Custom Cipher Suite settings

user2376 · February 1, 2021, 3:48am

Hi, we need to disable weak cipher suite in TLS 1.2.

The basic certificate (Universal SSL) does not allow us to customize the cipher suite and we need to purchase “Advanced Certificate Manager”.

We have purchased “Advanced Certificate Manager” and created the digicert. As instructed we need to call the API (https://developers.cloudflare.com/ssl/advanced-certificate-manager#change-ciphers-suite-settings) in order to modify the cipher suite.

We go ahead and try to create the custom token (API Token).
According to (https://developers.cloudflare.com/api/tokens/create/permissions), we need to enable “SSL and Certificates Write” permissions in order to modify the SSL. However we cant find this option under the “Permissions” dropdown.

So the question what are the actual steps to customize the cipher suite?

Thank.

sdayman · February 1, 2021, 4:02am

I’ve not tried using API Token for this, but did try with the Global Key. Is this an option for you?

user2376 · February 1, 2021, 4:13am

Hi sdayman,

Yes the Global Key works, thank.

However I encounter another problem when setting the cipher suite:
code: 1007
message: Invalid value for zone setting ciphers

This is the value:
‘{“value”:[“EECDH+AESGCM”,“EDH+AESGCM”,“DHE-RSA-AES256-CCM8”,“DHE-RSA-AES256-CCM”,“DHE-RSA-AES128-CCM8”,“DHE-RSA-AES128-CCM”]}’
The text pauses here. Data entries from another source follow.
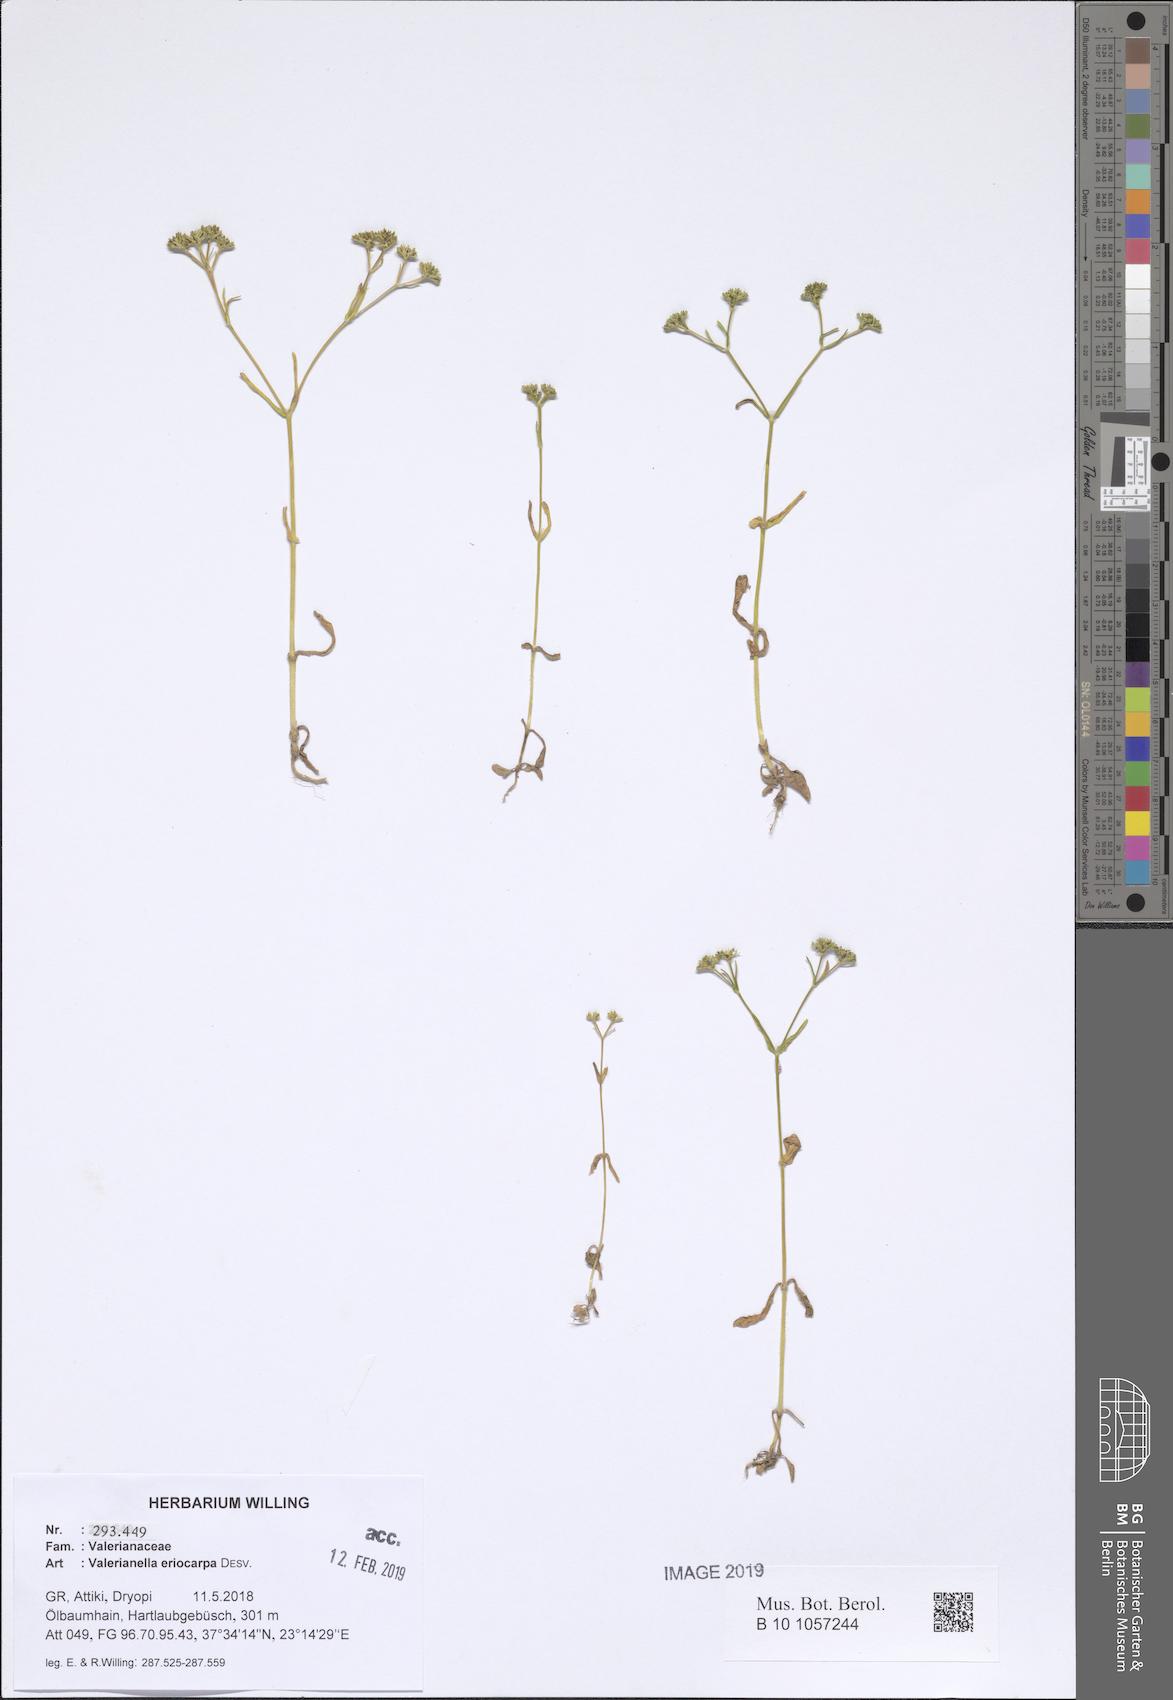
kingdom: Plantae
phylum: Tracheophyta
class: Magnoliopsida
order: Dipsacales
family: Caprifoliaceae
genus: Valerianella
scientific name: Valerianella eriocarpa
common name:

Also the values are extracted from origin server setting and it works well there.

Any idea on this? Or any value you recommended to exclude all the weak ciphers?

Thank.

user2376 · February 1, 2021, 6:55am

ok we found the list of cipher suites that support by Cloudflare (https://developers.cloudflare.com/ssl/origin-configuration/cipher-suites). We will try them out.

Thanks!

michael · February 1, 2021, 8:46am

I use the following, which will give you excellent browser support, and excludes all legacy ciphers. You get support to Safari 9, Android 4.4.2, Windows 7, etc. I deliberately use ECC ciphers only. You don’t need to list the TLSv1.3 ciphers. (If running scans from Internet.nl they will show one pre-RFC variant of ChaCha20-Poly1305 that you should drop, but due to a bug cannot be dropped by ACM unless you drop the RFC version also, which is needed for the widest browser support.)

curl -s -X PATCH "https://api.cloudflare.com/client/v4/zones/${zoneid}/settings/ciphers" -H "X-Auth-Email: ${auth_email}" -H "X-Auth-Key: ${auth_key}" -H "Content-Type: application/json" --data '{"value":["ECDHE-ECDSA-AES128-GCM-SHA256","ECDHE-ECDSA-AES256-GCM-SHA384","ECDHE-ECDSA-CHACHA20-POLY1305"]}'

system · February 2, 2021, 8:47am

This topic was automatically closed 24 hours after the last reply. New replies are no longer allowed.